> _Written task_
Nothing except the pictures should be left out when you reproduce the listing exactly.
↓↓↓
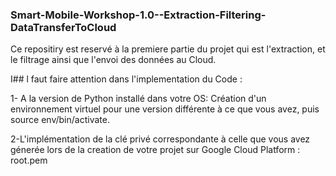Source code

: ### Smart-Mobile-Workshop-1.0--Extraction-Filtering-DataTransferToCloud
Ce repositiry est reservé à la premiere partie du projet qui est l'extraction, 
et le filtrage ainsi que l'envoi des données au Cloud.

I## l faut faire attention dans l'implementation du Code :

 1- A la version de Python installé dans votre OS: Création d'un environnement virtuel pour une version différente
                                                      à ce que vous avez, puis source env/bin/activate.
                                                      
 2-L'implémentation de la clé privé correspondante à celle que vous avez génerée 
 lors de la creation de votre projet sur Google Cloud Platform : root.pem
 
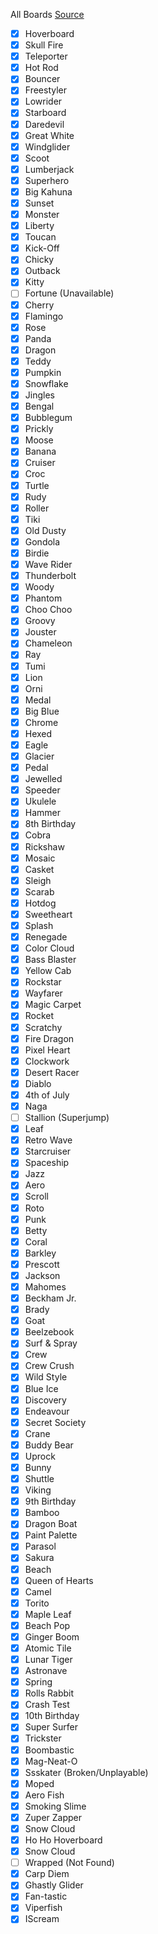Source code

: All Boards
[Source](https://subwaysurf.fandom.com/wiki/Hoverboard)

- [x] Hoverboard
- [x] Skull Fire
- [x] Teleporter
- [x] Hot Rod
- [x] Bouncer
- [x] Freestyler
- [x] Lowrider
- [x] Starboard
- [x] Daredevil
- [x] Great White
- [x] Windglider
- [x] Scoot
- [x] Lumberjack
- [x] Superhero
- [x] Big Kahuna
- [x] Sunset
- [x] Monster
- [x] Liberty
- [x] Toucan
- [x] Kick-Off
- [x] Chicky
- [x] Outback
- [x] Kitty
- [ ] Fortune (Unavailable)
- [x] Cherry
- [x] Flamingo
- [x] Rose
- [x] Panda
- [x] Dragon
- [x] Teddy
- [x] Pumpkin
- [x] Snowflake
- [x] Jingles
- [x] Bengal
- [x] Bubblegum
- [x] Prickly
- [x] Moose
- [x] Banana
- [x] Cruiser
- [x] Croc
- [x] Turtle
- [x] Rudy
- [x] Roller
- [x] Tiki
- [x] Old Dusty
- [x] Gondola
- [x] Birdie
- [x] Wave Rider
- [x] Thunderbolt
- [x] Woody
- [x] Phantom
- [x] Choo Choo
- [x] Groovy
- [x] Jouster
- [x] Chameleon
- [x] Ray
- [x] Tumi
- [x] Lion
- [x] Orni
- [x] Medal
- [x] Big Blue
- [x] Chrome
- [x] Hexed
- [x] Eagle
- [x] Glacier
- [x] Pedal
- [x] Jewelled
- [x] Speeder
- [x] Ukulele
- [x] Hammer
- [x] 8th Birthday
- [x] Cobra
- [x] Rickshaw
- [x] Mosaic
- [x] Casket
- [x] Sleigh
- [x] Scarab
- [x] Hotdog
- [x] Sweetheart
- [x] Splash
- [x] Renegade
- [x] Color Cloud
- [x] Bass Blaster
- [x] Yellow Cab
- [x] Rockstar
- [x] Wayfarer
- [x] Magic Carpet
- [x] Rocket
- [x] Scratchy
- [x] Fire Dragon
- [x] Pixel Heart
- [x] Clockwork
- [x] Desert Racer
- [x] Diablo
- [x] 4th of July
- [x] Naga
- [ ] Stallion (Superjump)
- [x] Leaf
- [x] Retro Wave
- [x] Starcruiser
- [x] Spaceship
- [x] Jazz
- [x] Aero
- [x] Scroll
- [x] Roto
- [x] Punk
- [x] Betty
- [x] Coral
- [x] Barkley
- [x] Prescott
- [x] Jackson
- [x] Mahomes
- [x] Beckham Jr.
- [x] Brady
- [x] Goat
- [x] Beelzebook
- [x] Surf & Spray
- [x] Crew
- [x] Crew Crush
- [x] Wild Style
- [x] Blue Ice
- [x] Discovery
- [x] Endeavour
- [x] Secret Society
- [x] Crane
- [x] Buddy Bear
- [x] Uprock
- [x] Bunny
- [x] Shuttle
- [x] Viking
- [x] 9th Birthday
- [x] Bamboo
- [x] Dragon Boat
- [x] Paint Palette
- [x] Parasol
- [x] Sakura
- [x] Beach
- [x] Queen of Hearts
- [x] Camel
- [x] Torito
- [x] Maple Leaf
- [x] Beach Pop
- [x] Ginger Boom
- [x] Atomic Tile
- [x] Lunar Tiger
- [x] Astronave
- [x] Spring
- [x] Rolls Rabbit
- [x] Crash Test
- [x] 10th Birthday
- [x] Super Surfer
- [x] Trickster
- [x] Boombastic
- [x] Mag-Neat-O
- [x] Ssskater (Broken/Unplayable)
- [x] Moped
- [x] Aero Fish
- [x] Smoking Slime
- [x] Zuper Zapper
- [x] Snow Cloud
- [x] Ho Ho Hoverboard
- [x] Snow Cloud
- [ ] Wrapped (Not Found)
- [x] Carp Diem
- [x] Ghastly Glider
- [x] Fan-tastic
- [x] Viperfish
- [x] IScream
↑↑↑
> _Task solution_
Source code

: ### Smart-Mobile-Workshop-1.0--Extraction-Filtering-DataTransferToCloud
Ce repositiry est reservé à la premiere partie du projet qui est l'extraction, 
et le filtrage ainsi que l'envoi des données au Cloud.

I## l faut faire attention dans l'implementation du Code :

 1- A la version de Python installé dans votre OS: Création d'un environnement virtuel pour une version différente
                                                      à ce que vous avez, puis source env/bin/activate.
                                                      
 2-L'implémentation de la clé privé correspondante à celle que vous avez génerée 
 lors de la creation de votre projet sur Google Cloud Platform : root.pem
 
Source code

: All Boards
[Source](https://subwaysurf.fandom.com/wiki/Hoverboard)

- [x] Hoverboard
- [x] Skull Fire
- [x] Teleporter
- [x] Hot Rod
- [x] Bouncer
- [x] Freestyler
- [x] Lowrider
- [x] Starboard
- [x] Daredevil
- [x] Great White
- [x] Windglider
- [x] Scoot
- [x] Lumberjack
- [x] Superhero
- [x] Big Kahuna
- [x] Sunset
- [x] Monster
- [x] Liberty
- [x] Toucan
- [x] Kick-Off
- [x] Chicky
- [x] Outback
- [x] Kitty
- [ ] Fortune (Unavailable)
- [x] Cherry
- [x] Flamingo
- [x] Rose
- [x] Panda
- [x] Dragon
- [x] Teddy
- [x] Pumpkin
- [x] Snowflake
- [x] Jingles
- [x] Bengal
- [x] Bubblegum
- [x] Prickly
- [x] Moose
- [x] Banana
- [x] Cruiser
- [x] Croc
- [x] Turtle
- [x] Rudy
- [x] Roller
- [x] Tiki
- [x] Old Dusty
- [x] Gondola
- [x] Birdie
- [x] Wave Rider
- [x] Thunderbolt
- [x] Woody
- [x] Phantom
- [x] Choo Choo
- [x] Groovy
- [x] Jouster
- [x] Chameleon
- [x] Ray
- [x] Tumi
- [x] Lion
- [x] Orni
- [x] Medal
- [x] Big Blue
- [x] Chrome
- [x] Hexed
- [x] Eagle
- [x] Glacier
- [x] Pedal
- [x] Jewelled
- [x] Speeder
- [x] Ukulele
- [x] Hammer
- [x] 8th Birthday
- [x] Cobra
- [x] Rickshaw
- [x] Mosaic
- [x] Casket
- [x] Sleigh
- [x] Scarab
- [x] Hotdog
- [x] Sweetheart
- [x] Splash
- [x] Renegade
- [x] Color Cloud
- [x] Bass Blaster
- [x] Yellow Cab
- [x] Rockstar
- [x] Wayfarer
- [x] Magic Carpet
- [x] Rocket
- [x] Scratchy
- [x] Fire Dragon
- [x] Pixel Heart
- [x] Clockwork
- [x] Desert Racer
- [x] Diablo
- [x] 4th of July
- [x] Naga
- [ ] Stallion (Superjump)
- [x] Leaf
- [x] Retro Wave
- [x] Starcruiser
- [x] Spaceship
- [x] Jazz
- [x] Aero
- [x] Scroll
- [x] Roto
- [x] Punk
- [x] Betty
- [x] Coral
- [x] Barkley
- [x] Prescott
- [x] Jackson
- [x] Mahomes
- [x] Beckham Jr.
- [x] Brady
- [x] Goat
- [x] Beelzebook
- [x] Surf & Spray
- [x] Crew
- [x] Crew Crush
- [x] Wild Style
- [x] Blue Ice
- [x] Discovery
- [x] Endeavour
- [x] Secret Society
- [x] Crane
- [x] Buddy Bear
- [x] Uprock
- [x] Bunny
- [x] Shuttle
- [x] Viking
- [x] 9th Birthday
- [x] Bamboo
- [x] Dragon Boat
- [x] Paint Palette
- [x] Parasol
- [x] Sakura
- [x] Beach
- [x] Queen of Hearts
- [x] Camel
- [x] Torito
- [x] Maple Leaf
- [x] Beach Pop
- [x] Ginger Boom
- [x] Atomic Tile
- [x] Lunar Tiger
- [x] Astronave
- [x] Spring
- [x] Rolls Rabbit
- [x] Crash Test
- [x] 10th Birthday
- [x] Super Surfer
- [x] Trickster
- [x] Boombastic
- [x] Mag-Neat-O
- [x] Ssskater (Broken/Unplayable)
- [x] Moped
- [x] Aero Fish
- [x] Smoking Slime
- [x] Zuper Zapper
- [x] Snow Cloud
- [x] Ho Ho Hoverboard
- [x] Snow Cloud
- [ ] Wrapped (Not Found)
- [x] Carp Diem
- [x] Ghastly Glider
- [x] Fan-tastic
- [x] Viperfish
- [x] IScream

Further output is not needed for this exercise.